Your instructions:
Give back exactly the stretch of data below from the line holding "2 1 2 8 2 1" through the line holding "M254 86 271 87 281 198 187 259 130 163Z", both ends included, and leave the remaining lines out.

====

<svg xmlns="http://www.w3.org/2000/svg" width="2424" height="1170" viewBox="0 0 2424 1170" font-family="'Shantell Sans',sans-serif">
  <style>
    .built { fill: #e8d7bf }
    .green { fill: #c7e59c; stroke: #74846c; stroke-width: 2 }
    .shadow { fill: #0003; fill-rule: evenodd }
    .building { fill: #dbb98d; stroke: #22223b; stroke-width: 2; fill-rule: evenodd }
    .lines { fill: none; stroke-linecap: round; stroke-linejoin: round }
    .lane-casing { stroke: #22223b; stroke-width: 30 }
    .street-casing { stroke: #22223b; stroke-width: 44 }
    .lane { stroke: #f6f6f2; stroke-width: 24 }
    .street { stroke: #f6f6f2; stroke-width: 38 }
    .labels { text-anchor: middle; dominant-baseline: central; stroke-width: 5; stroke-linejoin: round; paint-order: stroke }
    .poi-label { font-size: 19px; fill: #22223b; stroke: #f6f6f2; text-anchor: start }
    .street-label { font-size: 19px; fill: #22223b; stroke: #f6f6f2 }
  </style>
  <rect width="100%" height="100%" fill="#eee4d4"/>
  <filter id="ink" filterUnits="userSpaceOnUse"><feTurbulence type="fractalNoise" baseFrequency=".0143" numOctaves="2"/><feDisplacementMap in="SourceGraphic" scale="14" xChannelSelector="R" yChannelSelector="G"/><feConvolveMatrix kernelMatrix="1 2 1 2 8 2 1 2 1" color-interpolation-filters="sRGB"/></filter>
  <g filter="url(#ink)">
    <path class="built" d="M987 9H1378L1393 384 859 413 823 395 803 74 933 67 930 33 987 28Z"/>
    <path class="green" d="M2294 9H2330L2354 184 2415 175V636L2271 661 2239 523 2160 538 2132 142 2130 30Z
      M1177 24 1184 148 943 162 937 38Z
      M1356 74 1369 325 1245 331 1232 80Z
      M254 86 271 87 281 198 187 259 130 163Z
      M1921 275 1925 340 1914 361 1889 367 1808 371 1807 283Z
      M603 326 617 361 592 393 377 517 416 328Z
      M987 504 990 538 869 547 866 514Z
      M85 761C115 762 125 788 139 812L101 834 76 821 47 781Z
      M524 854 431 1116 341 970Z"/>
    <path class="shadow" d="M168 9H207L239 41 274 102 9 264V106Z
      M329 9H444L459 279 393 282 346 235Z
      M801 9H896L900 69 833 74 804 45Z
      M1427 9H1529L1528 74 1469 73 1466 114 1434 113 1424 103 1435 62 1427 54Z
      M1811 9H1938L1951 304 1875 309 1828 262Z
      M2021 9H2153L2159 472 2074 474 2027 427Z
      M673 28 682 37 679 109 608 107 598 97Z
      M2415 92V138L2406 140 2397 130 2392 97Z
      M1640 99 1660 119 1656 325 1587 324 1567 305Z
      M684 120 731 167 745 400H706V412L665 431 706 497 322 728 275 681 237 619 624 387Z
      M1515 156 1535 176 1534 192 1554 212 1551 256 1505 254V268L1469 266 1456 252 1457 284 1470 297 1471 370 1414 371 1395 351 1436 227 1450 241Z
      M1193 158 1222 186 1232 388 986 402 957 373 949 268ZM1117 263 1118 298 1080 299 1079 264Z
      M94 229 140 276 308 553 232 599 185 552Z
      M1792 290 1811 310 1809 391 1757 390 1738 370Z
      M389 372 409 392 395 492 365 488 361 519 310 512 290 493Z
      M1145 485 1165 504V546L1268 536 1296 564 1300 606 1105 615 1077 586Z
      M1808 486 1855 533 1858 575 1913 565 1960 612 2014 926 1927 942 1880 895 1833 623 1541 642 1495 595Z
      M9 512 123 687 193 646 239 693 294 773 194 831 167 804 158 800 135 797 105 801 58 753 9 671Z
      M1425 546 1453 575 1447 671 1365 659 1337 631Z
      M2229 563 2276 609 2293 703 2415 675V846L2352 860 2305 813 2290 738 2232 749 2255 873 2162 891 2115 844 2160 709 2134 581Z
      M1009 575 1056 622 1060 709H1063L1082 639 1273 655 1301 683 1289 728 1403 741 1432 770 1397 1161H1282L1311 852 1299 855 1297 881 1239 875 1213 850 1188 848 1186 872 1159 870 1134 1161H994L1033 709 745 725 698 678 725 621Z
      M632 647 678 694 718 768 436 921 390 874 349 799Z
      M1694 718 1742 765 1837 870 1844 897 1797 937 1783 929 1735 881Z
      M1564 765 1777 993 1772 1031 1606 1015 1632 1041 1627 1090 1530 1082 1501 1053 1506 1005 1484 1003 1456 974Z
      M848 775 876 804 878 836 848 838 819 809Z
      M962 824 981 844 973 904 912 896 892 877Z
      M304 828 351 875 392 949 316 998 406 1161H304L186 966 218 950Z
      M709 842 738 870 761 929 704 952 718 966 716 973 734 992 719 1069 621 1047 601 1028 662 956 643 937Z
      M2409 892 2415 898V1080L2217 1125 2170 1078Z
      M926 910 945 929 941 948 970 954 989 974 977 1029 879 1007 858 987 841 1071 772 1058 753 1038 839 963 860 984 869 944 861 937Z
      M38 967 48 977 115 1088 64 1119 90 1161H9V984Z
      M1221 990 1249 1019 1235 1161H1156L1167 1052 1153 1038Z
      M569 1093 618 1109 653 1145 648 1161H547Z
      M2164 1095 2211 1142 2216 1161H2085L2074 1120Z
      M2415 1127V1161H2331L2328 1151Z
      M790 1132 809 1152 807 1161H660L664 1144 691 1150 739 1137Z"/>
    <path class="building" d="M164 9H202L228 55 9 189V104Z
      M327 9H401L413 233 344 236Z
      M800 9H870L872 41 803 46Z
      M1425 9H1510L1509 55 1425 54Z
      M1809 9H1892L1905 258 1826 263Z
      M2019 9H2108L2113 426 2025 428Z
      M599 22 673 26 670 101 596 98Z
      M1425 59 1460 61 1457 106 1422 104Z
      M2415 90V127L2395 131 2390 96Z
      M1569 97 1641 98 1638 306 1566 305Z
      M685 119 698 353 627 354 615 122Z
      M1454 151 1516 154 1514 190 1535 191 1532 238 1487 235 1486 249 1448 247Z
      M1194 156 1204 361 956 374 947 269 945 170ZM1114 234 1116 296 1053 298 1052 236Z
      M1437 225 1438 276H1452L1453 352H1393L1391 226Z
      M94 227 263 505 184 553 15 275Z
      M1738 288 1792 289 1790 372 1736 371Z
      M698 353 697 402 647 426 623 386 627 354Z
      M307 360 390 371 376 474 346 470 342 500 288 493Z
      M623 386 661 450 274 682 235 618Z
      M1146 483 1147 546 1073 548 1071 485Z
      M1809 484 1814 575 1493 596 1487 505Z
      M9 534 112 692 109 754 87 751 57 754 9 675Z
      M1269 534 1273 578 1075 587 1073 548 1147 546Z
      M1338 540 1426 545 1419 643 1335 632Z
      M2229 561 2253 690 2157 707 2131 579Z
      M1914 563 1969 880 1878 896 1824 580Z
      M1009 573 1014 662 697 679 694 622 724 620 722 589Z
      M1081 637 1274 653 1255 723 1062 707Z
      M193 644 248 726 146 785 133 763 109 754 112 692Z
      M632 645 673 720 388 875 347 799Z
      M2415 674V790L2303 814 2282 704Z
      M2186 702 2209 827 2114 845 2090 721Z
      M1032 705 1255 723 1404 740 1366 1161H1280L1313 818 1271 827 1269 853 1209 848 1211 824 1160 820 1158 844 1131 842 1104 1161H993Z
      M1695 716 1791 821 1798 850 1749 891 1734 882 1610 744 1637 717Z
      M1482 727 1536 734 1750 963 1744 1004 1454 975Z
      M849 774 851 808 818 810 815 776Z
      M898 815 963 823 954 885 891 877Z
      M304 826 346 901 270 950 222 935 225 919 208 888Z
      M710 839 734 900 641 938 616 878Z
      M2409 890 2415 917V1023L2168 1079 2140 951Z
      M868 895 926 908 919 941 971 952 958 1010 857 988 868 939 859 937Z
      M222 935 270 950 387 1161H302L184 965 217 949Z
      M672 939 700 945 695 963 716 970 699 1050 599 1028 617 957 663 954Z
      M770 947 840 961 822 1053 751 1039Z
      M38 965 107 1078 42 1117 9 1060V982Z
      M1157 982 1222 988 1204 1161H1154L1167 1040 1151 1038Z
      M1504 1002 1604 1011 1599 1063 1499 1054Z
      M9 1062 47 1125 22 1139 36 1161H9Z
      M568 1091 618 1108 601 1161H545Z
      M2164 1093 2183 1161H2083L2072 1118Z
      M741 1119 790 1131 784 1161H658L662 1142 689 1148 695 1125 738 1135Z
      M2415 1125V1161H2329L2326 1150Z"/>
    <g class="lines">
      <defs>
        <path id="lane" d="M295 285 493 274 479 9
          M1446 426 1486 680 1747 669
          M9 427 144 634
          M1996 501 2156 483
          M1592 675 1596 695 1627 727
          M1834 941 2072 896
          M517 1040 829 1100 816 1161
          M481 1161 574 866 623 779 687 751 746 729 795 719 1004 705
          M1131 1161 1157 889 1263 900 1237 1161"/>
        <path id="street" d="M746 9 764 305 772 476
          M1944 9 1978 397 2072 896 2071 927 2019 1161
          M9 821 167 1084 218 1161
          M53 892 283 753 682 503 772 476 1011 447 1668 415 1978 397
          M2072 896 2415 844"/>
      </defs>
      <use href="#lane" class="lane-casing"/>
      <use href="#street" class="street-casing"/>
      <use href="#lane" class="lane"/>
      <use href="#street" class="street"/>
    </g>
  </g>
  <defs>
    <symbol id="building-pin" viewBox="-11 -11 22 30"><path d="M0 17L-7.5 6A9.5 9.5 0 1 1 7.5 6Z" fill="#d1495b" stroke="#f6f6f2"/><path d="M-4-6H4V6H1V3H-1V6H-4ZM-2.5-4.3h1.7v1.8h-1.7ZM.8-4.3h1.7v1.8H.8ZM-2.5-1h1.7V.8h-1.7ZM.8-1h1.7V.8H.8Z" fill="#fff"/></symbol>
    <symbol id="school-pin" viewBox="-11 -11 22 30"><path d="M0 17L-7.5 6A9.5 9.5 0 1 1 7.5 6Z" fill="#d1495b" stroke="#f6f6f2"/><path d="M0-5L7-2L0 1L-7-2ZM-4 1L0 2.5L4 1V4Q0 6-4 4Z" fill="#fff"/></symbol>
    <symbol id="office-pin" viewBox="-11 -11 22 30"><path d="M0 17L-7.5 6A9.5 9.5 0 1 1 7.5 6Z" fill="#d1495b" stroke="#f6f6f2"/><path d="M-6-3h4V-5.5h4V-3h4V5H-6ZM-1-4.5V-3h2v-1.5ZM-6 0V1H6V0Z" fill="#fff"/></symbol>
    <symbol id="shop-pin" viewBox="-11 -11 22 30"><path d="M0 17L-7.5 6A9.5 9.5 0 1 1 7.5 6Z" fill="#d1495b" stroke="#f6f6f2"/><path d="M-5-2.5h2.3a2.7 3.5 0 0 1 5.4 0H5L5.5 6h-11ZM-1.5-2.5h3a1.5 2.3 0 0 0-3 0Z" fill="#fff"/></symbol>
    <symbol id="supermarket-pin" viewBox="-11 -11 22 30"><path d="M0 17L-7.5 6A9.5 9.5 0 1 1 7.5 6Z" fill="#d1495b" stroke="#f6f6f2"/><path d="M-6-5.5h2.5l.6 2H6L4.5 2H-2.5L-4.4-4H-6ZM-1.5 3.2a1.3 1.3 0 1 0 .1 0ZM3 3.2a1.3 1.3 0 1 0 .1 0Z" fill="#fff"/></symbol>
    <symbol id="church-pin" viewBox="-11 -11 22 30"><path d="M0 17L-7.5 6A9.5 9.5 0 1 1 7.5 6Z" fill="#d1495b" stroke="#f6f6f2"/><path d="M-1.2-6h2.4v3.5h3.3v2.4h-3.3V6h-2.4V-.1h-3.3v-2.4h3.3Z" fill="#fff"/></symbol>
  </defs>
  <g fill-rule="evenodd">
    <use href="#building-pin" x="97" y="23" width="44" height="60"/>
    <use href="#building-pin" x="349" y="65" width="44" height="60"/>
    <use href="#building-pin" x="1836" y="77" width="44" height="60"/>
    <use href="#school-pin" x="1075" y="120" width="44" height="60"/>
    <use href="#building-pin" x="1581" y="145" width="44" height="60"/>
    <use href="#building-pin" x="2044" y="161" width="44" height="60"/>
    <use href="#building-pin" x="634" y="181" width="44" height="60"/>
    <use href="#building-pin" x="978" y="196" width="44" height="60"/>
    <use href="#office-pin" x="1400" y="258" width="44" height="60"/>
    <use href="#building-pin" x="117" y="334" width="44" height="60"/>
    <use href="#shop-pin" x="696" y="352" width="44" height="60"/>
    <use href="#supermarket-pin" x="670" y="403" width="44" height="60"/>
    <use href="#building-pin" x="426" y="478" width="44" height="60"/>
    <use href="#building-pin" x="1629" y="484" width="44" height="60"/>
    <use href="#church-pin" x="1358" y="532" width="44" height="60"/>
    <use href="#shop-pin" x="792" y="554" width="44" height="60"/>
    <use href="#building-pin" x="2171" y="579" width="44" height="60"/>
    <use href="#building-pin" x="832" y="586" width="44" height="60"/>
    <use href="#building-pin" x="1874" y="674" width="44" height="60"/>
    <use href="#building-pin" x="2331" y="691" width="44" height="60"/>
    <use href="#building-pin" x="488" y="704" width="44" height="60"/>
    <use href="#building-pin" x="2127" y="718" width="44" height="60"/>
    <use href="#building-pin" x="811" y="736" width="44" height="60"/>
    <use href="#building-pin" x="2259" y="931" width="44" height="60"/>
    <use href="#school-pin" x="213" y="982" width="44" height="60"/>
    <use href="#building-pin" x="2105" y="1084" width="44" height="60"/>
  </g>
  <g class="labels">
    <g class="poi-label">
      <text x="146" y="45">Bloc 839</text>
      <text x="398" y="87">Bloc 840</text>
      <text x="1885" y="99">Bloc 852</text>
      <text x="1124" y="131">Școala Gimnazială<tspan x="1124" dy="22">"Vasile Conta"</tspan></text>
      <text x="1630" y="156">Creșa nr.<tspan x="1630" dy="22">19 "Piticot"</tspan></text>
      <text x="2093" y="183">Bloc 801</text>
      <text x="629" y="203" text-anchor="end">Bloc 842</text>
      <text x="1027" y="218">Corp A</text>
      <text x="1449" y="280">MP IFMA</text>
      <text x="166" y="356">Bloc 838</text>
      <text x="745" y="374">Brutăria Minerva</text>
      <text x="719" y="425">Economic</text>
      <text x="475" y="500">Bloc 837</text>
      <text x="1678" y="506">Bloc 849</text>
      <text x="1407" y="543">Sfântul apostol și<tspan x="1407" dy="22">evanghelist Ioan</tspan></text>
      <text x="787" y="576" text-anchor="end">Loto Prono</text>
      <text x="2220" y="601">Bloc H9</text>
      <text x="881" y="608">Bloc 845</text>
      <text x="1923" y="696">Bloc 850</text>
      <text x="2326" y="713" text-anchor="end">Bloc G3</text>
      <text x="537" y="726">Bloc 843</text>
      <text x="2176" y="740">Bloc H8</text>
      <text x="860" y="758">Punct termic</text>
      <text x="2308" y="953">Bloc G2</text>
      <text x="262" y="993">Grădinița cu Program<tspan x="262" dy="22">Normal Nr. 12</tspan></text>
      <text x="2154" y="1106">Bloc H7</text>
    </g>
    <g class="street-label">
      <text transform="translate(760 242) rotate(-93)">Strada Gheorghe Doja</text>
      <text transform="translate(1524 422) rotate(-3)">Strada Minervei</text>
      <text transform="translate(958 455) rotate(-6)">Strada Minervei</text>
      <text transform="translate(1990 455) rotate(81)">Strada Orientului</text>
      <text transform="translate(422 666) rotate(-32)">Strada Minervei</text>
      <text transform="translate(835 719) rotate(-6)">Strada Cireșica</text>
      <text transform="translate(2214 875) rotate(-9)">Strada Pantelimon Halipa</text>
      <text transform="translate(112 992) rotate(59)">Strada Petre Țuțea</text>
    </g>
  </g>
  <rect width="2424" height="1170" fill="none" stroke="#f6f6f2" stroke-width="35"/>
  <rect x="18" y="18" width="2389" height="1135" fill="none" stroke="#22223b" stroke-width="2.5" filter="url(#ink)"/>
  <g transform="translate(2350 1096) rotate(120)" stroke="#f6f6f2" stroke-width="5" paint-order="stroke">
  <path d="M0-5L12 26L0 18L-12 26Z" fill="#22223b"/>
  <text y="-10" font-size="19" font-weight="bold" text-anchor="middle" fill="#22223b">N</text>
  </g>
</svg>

====

Reply to the exercise:
  <filter id="ink" filterUnits="userSpaceOnUse"><feTurbulence type="fractalNoise" baseFrequency=".0143" numOctaves="2"/><feDisplacementMap in="SourceGraphic" scale="14" xChannelSelector="R" yChannelSelector="G"/><feConvolveMatrix kernelMatrix="1 2 1 2 8 2 1 2 1" color-interpolation-filters="sRGB"/></filter>
  <g filter="url(#ink)">
    <path class="built" d="M987 9H1378L1393 384 859 413 823 395 803 74 933 67 930 33 987 28Z"/>
    <path class="green" d="M2294 9H2330L2354 184 2415 175V636L2271 661 2239 523 2160 538 2132 142 2130 30Z
      M1177 24 1184 148 943 162 937 38Z
      M1356 74 1369 325 1245 331 1232 80Z
      M254 86 271 87 281 198 187 259 130 163Z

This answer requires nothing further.